EXERCISE TEXT ::
======
ANOVA performed on 6-h activity counts revealed statistically significant effect of stock for LD04:20 (F 2,6  = 60.29, p < 0.05) with DD stocks showing higher activity, while the effect of stock was not statistically significant for LD20:04 (F 2,6  = 3.35, p > 0.05). The effect of time interval was statistically significant for both the photoperiods (LD04:20: F 3,9  = 22.49, p < 0.05; LD20:04: F 3,9  = 104.01, p < 0.05). The stock × time interval interaction was statistically significant for LD04:20 (F 6,18  = 2.92, p < 0.05) but not for LD20:04 (F 6,18  = 1.87, p > 0.05). Post hoc comparisons revealed significantly higher activity counts for DD stocks as compared to LL stocks in ZT18-00 and ZT00-06 time intervals under LD04:20 and LD12:12 (p < 0.05; Fig. 1b).

We also compared the change in peak activity levels of the three stocks under short photoperiod relative to their respective values under DD (as described in “Materials and methods”). ANOVA revealed that the effect of stock on the change in peak activity levels was not statistically significant (F 2,6  = 4.32, p > 0.05; Fig. 1c; Online resource 1) suggesting that all three stocks undergo similar changes in peak activity levels from DD to short photoperiod conditions.

Similarly, under LD20:04, trends for higher activity levels for DD stocks were observed as compared to LL and LD stocks, though the differences were not statistically significant. Interestingly, under these long-day conditions, LD stocks appeared to show lowest activity levels as opposed to LL stocks which show lowest activity under LD12:12 and LD04:20 (Fig. 1a, b). ANOVA on the change in peak activity levels between DD and LD20:04 conditions for the three stocks revealed that the effect of stock was not statistically significant (F 2,6  = 0.73, p > 0.05; Fig. 1c; Online resource 1).

Thus, DD stocks show significantly higher activity levels as compared to LD and LL stocks under short photoperiod and a trend of higher activity under long photoperiod, suggesting that enhanced activity in DD stocks is robust across multiple photoperiods. Furthermore, higher activity levels in DD stocks under these photoperiods are not due to significant change in peak activity levels of DD stocks upon entrainment to both photoperiods relative to the other two stocks.
======
MATERIAL SUPPLIED ::
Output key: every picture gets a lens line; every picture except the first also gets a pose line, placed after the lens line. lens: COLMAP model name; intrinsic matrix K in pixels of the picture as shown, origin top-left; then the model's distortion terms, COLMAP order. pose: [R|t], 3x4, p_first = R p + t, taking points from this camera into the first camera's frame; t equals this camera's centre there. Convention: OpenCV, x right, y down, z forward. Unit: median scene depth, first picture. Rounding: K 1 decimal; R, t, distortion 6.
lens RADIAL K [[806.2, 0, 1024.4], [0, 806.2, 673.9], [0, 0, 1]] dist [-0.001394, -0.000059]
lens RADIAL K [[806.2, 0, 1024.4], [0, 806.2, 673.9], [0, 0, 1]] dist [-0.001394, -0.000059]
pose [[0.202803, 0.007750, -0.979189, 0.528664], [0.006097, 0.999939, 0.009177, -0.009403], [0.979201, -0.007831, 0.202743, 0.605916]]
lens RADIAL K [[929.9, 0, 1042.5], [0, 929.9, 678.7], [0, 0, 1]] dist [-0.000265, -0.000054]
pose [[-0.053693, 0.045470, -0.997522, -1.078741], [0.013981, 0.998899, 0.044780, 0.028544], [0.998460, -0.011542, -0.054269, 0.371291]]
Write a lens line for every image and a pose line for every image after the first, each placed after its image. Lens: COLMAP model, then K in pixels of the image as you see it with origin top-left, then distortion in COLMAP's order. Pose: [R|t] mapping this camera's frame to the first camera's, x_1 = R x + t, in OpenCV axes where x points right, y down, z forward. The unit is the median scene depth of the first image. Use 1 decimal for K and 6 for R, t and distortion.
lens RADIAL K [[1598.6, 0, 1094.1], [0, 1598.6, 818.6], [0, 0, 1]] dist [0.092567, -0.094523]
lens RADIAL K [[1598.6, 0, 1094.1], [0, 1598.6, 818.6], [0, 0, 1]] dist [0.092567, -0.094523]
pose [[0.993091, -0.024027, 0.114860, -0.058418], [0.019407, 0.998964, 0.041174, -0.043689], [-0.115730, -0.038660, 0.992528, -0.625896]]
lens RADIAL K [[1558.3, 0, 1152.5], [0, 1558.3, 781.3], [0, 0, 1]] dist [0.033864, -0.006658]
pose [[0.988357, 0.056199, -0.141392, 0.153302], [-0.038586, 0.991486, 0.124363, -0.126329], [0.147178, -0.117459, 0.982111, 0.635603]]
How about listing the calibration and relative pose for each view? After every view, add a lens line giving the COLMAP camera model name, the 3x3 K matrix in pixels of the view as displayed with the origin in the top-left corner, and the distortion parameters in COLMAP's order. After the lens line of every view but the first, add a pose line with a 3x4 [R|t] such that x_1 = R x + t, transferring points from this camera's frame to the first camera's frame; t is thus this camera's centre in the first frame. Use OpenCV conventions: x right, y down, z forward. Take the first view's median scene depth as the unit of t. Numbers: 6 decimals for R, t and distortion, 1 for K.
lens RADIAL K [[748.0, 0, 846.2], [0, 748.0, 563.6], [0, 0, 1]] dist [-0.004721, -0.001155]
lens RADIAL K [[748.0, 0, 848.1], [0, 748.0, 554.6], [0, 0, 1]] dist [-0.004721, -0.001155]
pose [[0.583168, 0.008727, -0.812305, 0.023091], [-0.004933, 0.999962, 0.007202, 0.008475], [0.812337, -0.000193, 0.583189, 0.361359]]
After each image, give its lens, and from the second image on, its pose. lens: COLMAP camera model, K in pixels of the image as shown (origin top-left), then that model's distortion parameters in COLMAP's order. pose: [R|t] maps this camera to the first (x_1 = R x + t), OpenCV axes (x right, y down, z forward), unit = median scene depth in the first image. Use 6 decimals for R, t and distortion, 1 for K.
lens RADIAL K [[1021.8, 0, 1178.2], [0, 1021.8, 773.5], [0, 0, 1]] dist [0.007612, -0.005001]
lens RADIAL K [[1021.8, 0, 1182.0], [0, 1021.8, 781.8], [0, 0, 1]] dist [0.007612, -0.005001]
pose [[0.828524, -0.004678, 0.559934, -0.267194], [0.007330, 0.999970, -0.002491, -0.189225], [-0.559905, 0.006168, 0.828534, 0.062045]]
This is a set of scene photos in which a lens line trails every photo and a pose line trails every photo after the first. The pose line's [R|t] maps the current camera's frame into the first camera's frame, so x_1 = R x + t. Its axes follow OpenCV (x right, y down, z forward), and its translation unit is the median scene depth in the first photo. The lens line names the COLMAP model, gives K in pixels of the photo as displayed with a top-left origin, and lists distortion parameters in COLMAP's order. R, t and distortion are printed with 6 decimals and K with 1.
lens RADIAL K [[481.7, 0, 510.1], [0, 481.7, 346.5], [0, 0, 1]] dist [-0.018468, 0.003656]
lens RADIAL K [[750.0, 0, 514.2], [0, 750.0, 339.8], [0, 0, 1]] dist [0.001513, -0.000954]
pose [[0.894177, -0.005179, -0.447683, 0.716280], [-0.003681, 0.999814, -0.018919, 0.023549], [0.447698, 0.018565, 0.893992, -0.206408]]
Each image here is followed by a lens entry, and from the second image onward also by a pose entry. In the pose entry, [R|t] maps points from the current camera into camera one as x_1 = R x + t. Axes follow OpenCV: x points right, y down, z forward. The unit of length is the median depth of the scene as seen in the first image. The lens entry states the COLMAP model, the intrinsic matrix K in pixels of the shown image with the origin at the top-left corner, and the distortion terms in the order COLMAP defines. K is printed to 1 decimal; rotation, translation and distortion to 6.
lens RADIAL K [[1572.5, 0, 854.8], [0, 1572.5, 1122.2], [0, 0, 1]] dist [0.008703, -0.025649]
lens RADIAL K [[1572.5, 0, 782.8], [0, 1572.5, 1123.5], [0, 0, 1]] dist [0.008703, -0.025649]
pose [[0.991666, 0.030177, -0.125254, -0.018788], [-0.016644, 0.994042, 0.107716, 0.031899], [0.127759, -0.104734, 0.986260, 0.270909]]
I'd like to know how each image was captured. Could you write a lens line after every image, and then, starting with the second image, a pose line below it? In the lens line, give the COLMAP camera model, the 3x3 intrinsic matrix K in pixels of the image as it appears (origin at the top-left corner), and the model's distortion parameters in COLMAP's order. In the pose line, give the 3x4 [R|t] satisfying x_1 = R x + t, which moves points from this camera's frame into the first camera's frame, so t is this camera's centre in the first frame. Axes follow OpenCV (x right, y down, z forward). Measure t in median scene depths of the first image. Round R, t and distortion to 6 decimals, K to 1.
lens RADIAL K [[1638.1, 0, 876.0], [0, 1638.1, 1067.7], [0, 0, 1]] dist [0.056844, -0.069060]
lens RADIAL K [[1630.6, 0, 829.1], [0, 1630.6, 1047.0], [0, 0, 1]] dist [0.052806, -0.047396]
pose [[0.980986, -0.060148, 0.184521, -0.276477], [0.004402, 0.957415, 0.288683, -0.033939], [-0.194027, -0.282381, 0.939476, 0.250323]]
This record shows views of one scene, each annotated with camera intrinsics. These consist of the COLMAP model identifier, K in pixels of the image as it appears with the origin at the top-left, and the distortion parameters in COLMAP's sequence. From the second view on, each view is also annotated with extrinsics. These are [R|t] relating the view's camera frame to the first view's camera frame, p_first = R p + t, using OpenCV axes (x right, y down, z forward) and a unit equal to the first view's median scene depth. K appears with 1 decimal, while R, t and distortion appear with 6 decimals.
======
EXERCISE AIM ::
Write the next part of the passage on activity levels of the DD, LD and LL stocks under short and long photoperiods, picking up after its final sentence.

RESPONSE BELOW ::
Activity-rest rhythm under 12:12-h light-dark (LD) cycles at different ambient temperatures

Raw activity counts in 1-h bins under different ambient temperatures are shown in Fig. 2a. ANOVA on activity data under different ambient temperatures revealed no statistically significant effect of stock at 18 °C (F 2,6  = 3.89, p > 0.05) and 28 °C (F 2,6  = 3.67, p > 0.05). However, a statistically significant effect of time-point was seen for both the temperatures (18 °C: F 23,69  = 73.8, <0.05; 28 °C: F 23,69  = 173.3, p < 0.05). The effect of stock × time-point interaction was statistically significant for both 18 °C (F 46,138  = 2.13, p < 0.05) and 28 °C (F 46,138  = 2.82, p < 0.05). Post hoc multiple comparisons on 1-h activity counts under 18 and 28 °C revealed significantly higher activity at multiple time-points (ZT10 and ZT11 for 18 °C and ZT00, ZT10, ZT11, ZT22, and ZT23 for 28 °C; p < 0.05) for DD stocks as compared to LL stocks.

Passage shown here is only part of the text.